I had 3 of these and 2 64 Impalas over the years. Some were the SS including a Convertible version with a 4 speed. I miss that the most as well as a Wagon. The 62-63 are beautiful cars; the 64 more boxy. The fish scale SS trim is really great. Unusual in that you could start without a key or pull the key out while running. The Wagon had a rear facing seat. The seat would fold flat to the floor. Crank up the rear window.

The SS is fast in a straight and was certainly comfortable. Handling was only fair. These were great for family trips or the drive ins.

These cars are very simple to maintain. I would leave them stock personally. Not into hydraulics, lifts or crazy sound systems. I think the styling is absolutely great in its original form. Most are quite affordable today unless you are chasing after a 409 car.

1st Jan 2017, 14:52

The Biscayne, Belair and Impala are basically all the exact same car, just different trim levels. The number of tail lights is a big clue.

1963 Chevrolet Bel Air 4dr post 150/210 327 ci from North America


Old school is the best


Bought car from private owner and started to restore.

Replaced engine and transmission, restored interior and bondo on exterior.

General Comments:

These old cars were built tough and made to last, no foreign nuts and bolts and no plastic on these. 100% American made.

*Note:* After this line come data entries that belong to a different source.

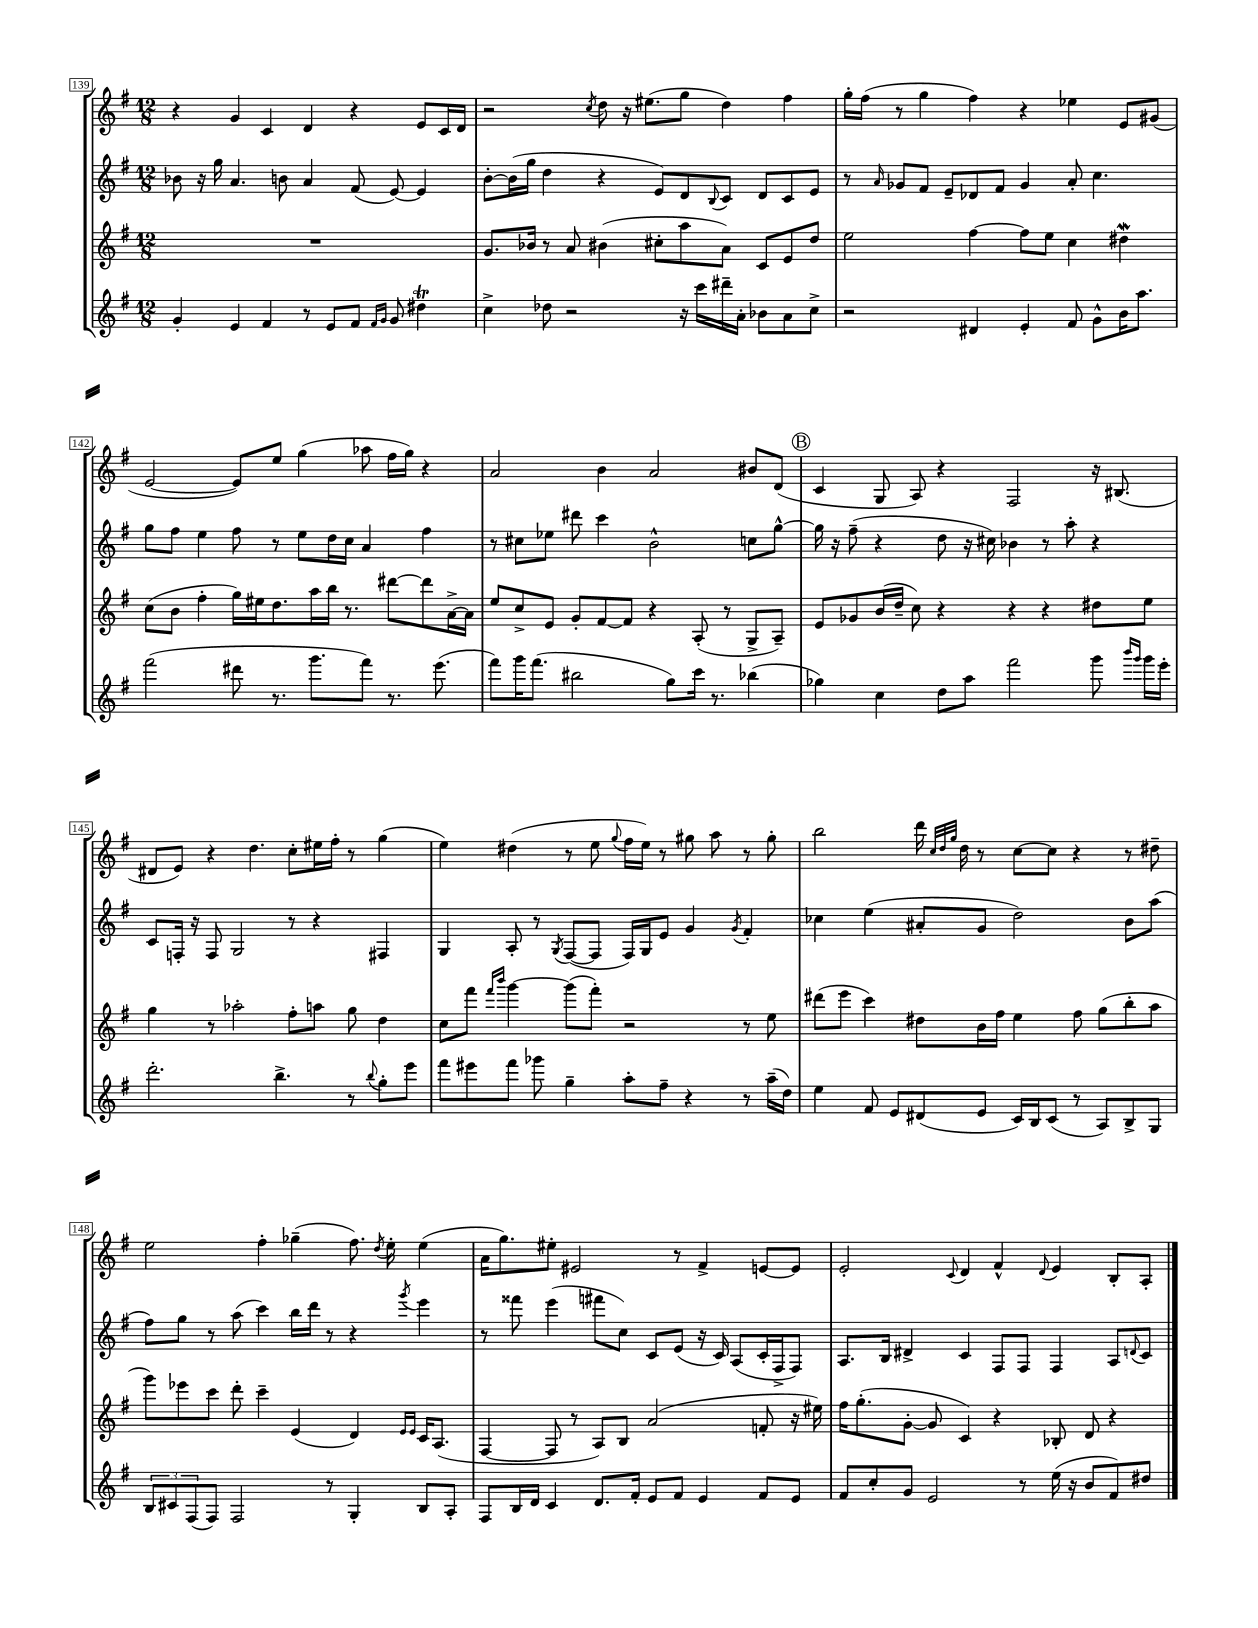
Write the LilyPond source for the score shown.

<<
\new StaffGroup <<
\new Staff = "s0" {
    \clef treble \key g \major \numericTimeSignature \time 12/8
    r4 g'4 c'4 d'4 r4 e'8 c'16 d'16 |
    r2 \acciaccatura { c''8 } d''8 r16 eis''8.( g''8 d''4) fis''4 |
    g''16-. fis''16( r8 g''4 fis''4) r4 ees''4 e'8 gis'8( |
    e'2~ e'8) e''8 g''4( aes''8 fis''16 g''16) r4 |
    a'2 b'4 a'2 bis'8 d'8( |
    \mark \markup { \circle "B" } c'4 g8 a8) r4 fis2 r16 bis8.( |
    dis'8 e'8) r4 d''4. c''8-. eis''16 fis''16-. r8 g''4( |
    e''4) dis''4( r8 e''8 \appoggiatura { g''8 } fis''16 e''16) r8 gis''8 a''8 r8 gis''8-. |
    b''2 d'''16 \grace { c''32 d''32 g''32 } d''16 r8 c''8~ c''8 r4 r8 dis''8-- |
    e''2 fis''4-. ges''4--( fis''8.) \acciaccatura { d''8 } e''16-. e''4( |
    a'16 g''8.) eis''8-. eis'2 r8 fis'4-> e'8~ e'8 |
    e'2-. \appoggiatura { c'8 } d'4 fis'4-^ \appoggiatura { d'8 } e'4 b8-. a8-. \bar "|." |
}
\new Staff = "s1" {
    \clef treble \key g \major \numericTimeSignature \time 12/8
    bes'8 r16 g''16 a'4. b'8 a'4 fis'8( e'8~) e'4 |
    b'8~-. b'16( g''16 d''4 r4 e'8) d'8 \appoggiatura { b8 } c'8 d'8 c'8 e'8 |
    r8 \grace { a'16 } ges'8 fis'8 e'8-- des'8 fis'8 ges'4 a'8-. c''4. |
    g''8 fis''8 e''4 fis''8 r8 e''8 d''16 c''16 a'4 fis''4 |
    r8 cis''8 ees''8 dis'''8 c'''4 b'2-^ c''8 g''8~-^ |
    \mark \markup { \circle "B" } g''16 r16 fis''8--( r4 d''8 r16 cis''16) bes'4 r8 a''8-. r4 |
    c'8 f16-. r16 f8 g2 r8 r4 fis4 |
    g4 a8-. r8 \acciaccatura { g8 } fis8~( fis8 fis16) g16 e'8 g'4 \acciaccatura { g'8 } fis'4-. |
    ces''4 e''4( ais'8-. g'8 d''2) b'8 a''8( |
    fis''8) g''8 r8 a''8( c'''4) b''16 d'''16 r8 r4 \acciaccatura { g'''8 } e'''4 |
    r8 fisis'''8 e'''4( fis'''8 c''8) c'8 e'8( r16 c'16) a8( c'16-. fis16-> fis8) |
    a8. b16 dis'4-> c'4 fis8 fis8 fis4 a8 \appoggiatura { d'8 } c'8 \bar "|." |
}
\new Staff = "s2" {
    \clef treble \key g \major \numericTimeSignature \time 12/8
    R1. |
    g'8. bes'16 r8 a'8 bis'4( cis''8-. a''8 a'8) c'8 e'8 d''8 |
    e''2 fis''4~ fis''8 e''8 c''4 dis''4\mordent |
    c''8( b'8 fis''4-. g''16) eis''16 d''8. a''16 b''16 r8. dis'''8~ dis'''8 a'16~-> a'16 |
    e''8 c''8-> e'8 g'8-. fis'8~ fis'8 r4 a8-.( r8 g8-> a8--) |
    \mark \markup { \circle "B" } e'8 ges'8 b'16( d''16-- c''8) r4 r4 r4 dis''8 e''8 |
    g''4 r8 aes''2-. fis''8-. a''8 g''8 d''4 |
    c''8 fis'''8 \grace { fis'''16 b'''16 } g'''4~ g'''8( fis'''8-.) r2 r8 e''8 |
    dis'''8( e'''8 c'''4) dis''8 b'16 fis''16 e''4 fis''8 g''8( b''8-. a''8 |
    g'''8) ees'''8 c'''8 d'''8-. c'''4-- e'4( d'4) \grace { e'16 e'16 } c'16 a8.( |
    fis4~ fis8 r8 a8) b8 a'2( f'8-. r16 eis''16) |
    fis''16 g''8.-.( g'8~-. g'8 c'4) r4 bes8-. d'8 r4 \bar "|." |
}
\new Staff = "s3" {
    \clef treble \key g \major \numericTimeSignature \time 12/8
    g'4-. e'4 fis'4 r8 e'8 fis'8 \grace { fis'16 g'16 } g'8 dis''4\trill |
    c''4-> des''8 r2 r16 c'''16 dis'''16-- a'16-. bes'8 a'8 c''8-> |
    r2 dis'4 e'4-. fis'8 g'8-^ b'16 a''8. |
    fis'''2( dis'''8 r8. g'''8. fis'''8) r8. e'''8.( |
    fis'''8) g'''16 fis'''8.( bis''2 g''8) c'''16 r8. bes''4( |
    \mark \markup { \circle "B" } ges''4) c''4 d''8 a''8 fis'''2 g'''8 \grace { b'''16 g'''16 } g'''16 e'''16-. |
    d'''2.-. b''4.-> r8 \appoggiatura { b''8 } g''8-. e'''8 |
    fis'''8 eis'''8 fis'''8 ges'''8 g''4-- a''8-. fis''8-- r4 r8 a''16--( d''16) |
    e''4 fis'8 e'8 dis'8( e'8 c'16) b16 c'8( r8 a8) b8-> g8 |
    \tuplet 3/2 { b8 cis'8 fis8( } fis8) fis2 r8 g4-. b8 a8-. |
    fis8 b16 d'16 c'4 d'8. fis'16-. e'8 fis'8 e'4 fis'8 e'8 |
    fis'8 c''8-. g'8 e'2 r8 e''16( r16 b'8 fis'8) dis''8 \bar "|." |
}
>>
>>
\layout { \context { \Score currentBarNumber = #139 \override BarNumber.stencil = #(make-stencil-boxer 0.1 0.3 ly:text-interface::print) } }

Would you buy another car from this manufacturer? Yes

Review Date: 4th July, 2008

31st Oct 2008, 17:18

I have seen "foreign nuts" in these... usually behind the wheel!

21st Dec 2008, 20:59

Yeah I guess... you're right.

About those old cars. Everything is "mechanical" and simple. Those "mechanical" parts are FAR more reliable and CHEAPER and easier to diagnose than those stupid multi sensor computer, ECMs, etc (that are famous to fail) electronic parted cars on which those electronic parts cost more than the whole car to replace. Not to mention TODAY'S Chevys and Dodges, etc (I have a Dodge Caravan BTW) last about as long as those old cars! What's up with that! IE Dodge Intrepid 2.7 liter engines last less than 100k miles. And many of TODAY'S (I'm NOT saying all) Chevys last only 100k before they fall apart.

YOU WANT TO GO BACK TO THE GOOD OL DAYS of the past reliability??? You don't need to buy a 1957 Bel Air, you can buy a new Chevy. You'll remember those good ol days when your new 2008/2009 Chevrolet of today breaks before 100k! Or before 50k!!!

20th Nov 2010, 22:28

Uh huh. There's a reason that the odometers in those old cars only went to 99K miles: very few lasted long enough to reach that mileage.

21st Nov 2010, 11:19

And I have seen these with modern Vette engines, retro air conditioning, at cruises and car shows. I also see dual quad 409 Impala SS 4 speeds as well. I had a couple of these, and had small blocks; one was a convertible. I had a 4 speed blue with black interior with black power top. Nice car!

19th Jan 2011, 13:38

I'll gladly throw parts at my '55 Belair if they break.

2008/2009 Chevys will never be classics.

31st Dec 2016, 01:37

If there was only a "like" button, I would have clicked it.